Work Life!

Last day of official work at the office before surgery leave so I figured this post was the most appropriate:

I’ve worked around healthcare for elders for 11 years already. Granted I started in data entry typing away in a back office with a group of my friends when I was just a senior in high school, I would hardly consider that work. I really think I won the jackpot with my job before I understood the market I worked in. Who gets to go from school to hanging out with their friends typing? Then imagine having to tell your boss that you’re going away to college at UF in a few short months and him actually trying to help you keep a job… Well I did! While my college friends were taking out loans, using scholarship money or working wherever they could to get spare cash I was working from the comfort of my apartment. I wasn’t doing ho-hum entry anymore, no sir, working directly for the big guy doing special projects. Luckily by working with him on these projects I started learning the more business side of our jobs; mix that with the fact that I was checking other peoples work that totally fed my OCD detail oriented side and I was in heaven. I ended up moving up and became a manager when I got back from UF and kept studying at FIU (more on that later on family & life choices). Eventually I graduated with my bachelors in English, a minor in Education and another minor in Psychology ready to be a MDCPS high school English teacher. Then reality hit… Wait a real job? With all these rules? I couldn’t just take a day off? AND They were cutting benefits? Laying off teachers? Last one in, first one out? And for how much?! Oh nonono. Time for a change of plans. Panic officially set in.

Luckily (again) for me that my job was still coming through. I got a promotion to become a department manager and start doing the trainings for anyone using the software system I had been working on for almost 5 years at that point. Seriously?! Does it get any better? Well I think it does. I eventually left that company (after plenty of company trainings and creating procedure manuals up to my knees). Oddly enough I left to work directly for my first boss (yes again as we got separated through all the promotions and company restructuring) at his company, going back to my spoiled ways.

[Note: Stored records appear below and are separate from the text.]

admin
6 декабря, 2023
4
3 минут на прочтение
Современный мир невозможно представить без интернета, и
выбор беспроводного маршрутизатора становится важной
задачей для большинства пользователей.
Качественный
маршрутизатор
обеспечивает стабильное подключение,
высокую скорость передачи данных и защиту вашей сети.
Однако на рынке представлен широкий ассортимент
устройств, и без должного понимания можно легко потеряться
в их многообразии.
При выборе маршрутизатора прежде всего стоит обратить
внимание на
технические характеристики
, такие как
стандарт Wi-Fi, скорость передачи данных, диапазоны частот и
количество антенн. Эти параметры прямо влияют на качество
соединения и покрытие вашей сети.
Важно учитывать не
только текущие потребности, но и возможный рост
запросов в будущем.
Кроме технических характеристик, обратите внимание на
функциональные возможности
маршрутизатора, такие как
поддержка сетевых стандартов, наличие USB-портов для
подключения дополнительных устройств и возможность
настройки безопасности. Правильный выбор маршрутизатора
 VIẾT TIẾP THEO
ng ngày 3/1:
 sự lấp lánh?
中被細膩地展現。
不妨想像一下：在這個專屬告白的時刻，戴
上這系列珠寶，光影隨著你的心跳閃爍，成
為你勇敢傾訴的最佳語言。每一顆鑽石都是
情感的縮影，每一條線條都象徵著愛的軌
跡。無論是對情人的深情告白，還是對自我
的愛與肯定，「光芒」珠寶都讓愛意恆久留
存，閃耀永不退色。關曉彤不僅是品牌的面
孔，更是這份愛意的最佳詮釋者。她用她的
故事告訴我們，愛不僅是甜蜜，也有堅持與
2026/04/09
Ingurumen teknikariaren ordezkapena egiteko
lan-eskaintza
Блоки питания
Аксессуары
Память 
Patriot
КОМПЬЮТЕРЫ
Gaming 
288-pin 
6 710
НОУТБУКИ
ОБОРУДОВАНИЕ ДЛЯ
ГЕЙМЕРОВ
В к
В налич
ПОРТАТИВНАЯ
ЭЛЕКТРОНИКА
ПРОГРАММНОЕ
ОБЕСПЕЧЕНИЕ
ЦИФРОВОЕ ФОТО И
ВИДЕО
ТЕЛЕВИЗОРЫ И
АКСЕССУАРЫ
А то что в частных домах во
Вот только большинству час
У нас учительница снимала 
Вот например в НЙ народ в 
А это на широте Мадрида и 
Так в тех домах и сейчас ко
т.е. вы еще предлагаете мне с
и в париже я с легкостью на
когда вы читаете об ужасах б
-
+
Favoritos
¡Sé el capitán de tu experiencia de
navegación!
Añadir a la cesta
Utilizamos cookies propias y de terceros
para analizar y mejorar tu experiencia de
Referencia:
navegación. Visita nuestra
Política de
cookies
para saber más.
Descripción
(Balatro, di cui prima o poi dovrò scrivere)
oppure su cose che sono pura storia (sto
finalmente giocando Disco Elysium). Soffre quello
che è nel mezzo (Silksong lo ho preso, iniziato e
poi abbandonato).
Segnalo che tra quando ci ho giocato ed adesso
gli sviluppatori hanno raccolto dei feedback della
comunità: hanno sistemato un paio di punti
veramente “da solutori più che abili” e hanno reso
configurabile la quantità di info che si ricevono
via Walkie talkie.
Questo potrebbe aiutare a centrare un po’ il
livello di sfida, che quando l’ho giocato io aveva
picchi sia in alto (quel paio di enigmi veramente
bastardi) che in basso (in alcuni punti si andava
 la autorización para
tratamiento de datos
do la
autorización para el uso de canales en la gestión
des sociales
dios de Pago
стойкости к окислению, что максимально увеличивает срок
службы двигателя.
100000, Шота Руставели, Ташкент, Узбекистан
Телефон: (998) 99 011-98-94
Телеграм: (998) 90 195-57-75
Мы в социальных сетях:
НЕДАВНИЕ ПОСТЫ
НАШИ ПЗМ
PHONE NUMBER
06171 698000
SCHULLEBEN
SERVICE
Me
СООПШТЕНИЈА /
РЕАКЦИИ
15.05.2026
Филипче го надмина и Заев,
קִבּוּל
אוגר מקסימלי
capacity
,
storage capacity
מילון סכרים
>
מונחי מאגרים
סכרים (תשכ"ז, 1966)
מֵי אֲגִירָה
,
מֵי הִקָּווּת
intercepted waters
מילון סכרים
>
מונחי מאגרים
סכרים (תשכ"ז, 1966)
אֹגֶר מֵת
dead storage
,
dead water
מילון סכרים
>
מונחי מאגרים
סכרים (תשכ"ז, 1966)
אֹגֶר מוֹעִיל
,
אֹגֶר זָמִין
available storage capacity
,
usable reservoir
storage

Little did I know that I was going to be thrown a major curve ball and into the deep end. This was not at all what I had been doing, I was not prepared and I was alone at clients… Or so I thought. How am I supposed to show people how to do their jobs better, more efficiently? Where are the instructions for planning computer system changes with a programmer that may save a company a whole week of time and money? When did I become the go to person for making business plan decisions for clients and affecting more than myself? Somewhere along I absorbed enough to make it work. I have worked with some of the most passionate and stubborn, knowledgeable and frustrating, crazy and endearing people at the clients I’ve been with. I learned so much more about long-term care, the aging community, non-profit agencies, business planning, project management, government services, and people than I would ever have imagined.

I also never would’ve imagined that the data entry job I took almost 11 years ago would take me down this path. Much less become my solace, my comfort zone, my confidence builder, and my frustrating relaxation in the face of utter personal chaos. I didn’t (and still don’t really) think jobs and bosses like mine exist, where bottom line and dollars almost took a back seat to health, happiness and safety. I’m inexplicably grateful. I’m lucky to say I have invested a lot of myself and take personal ownership in my job but the payoff is immeasurable.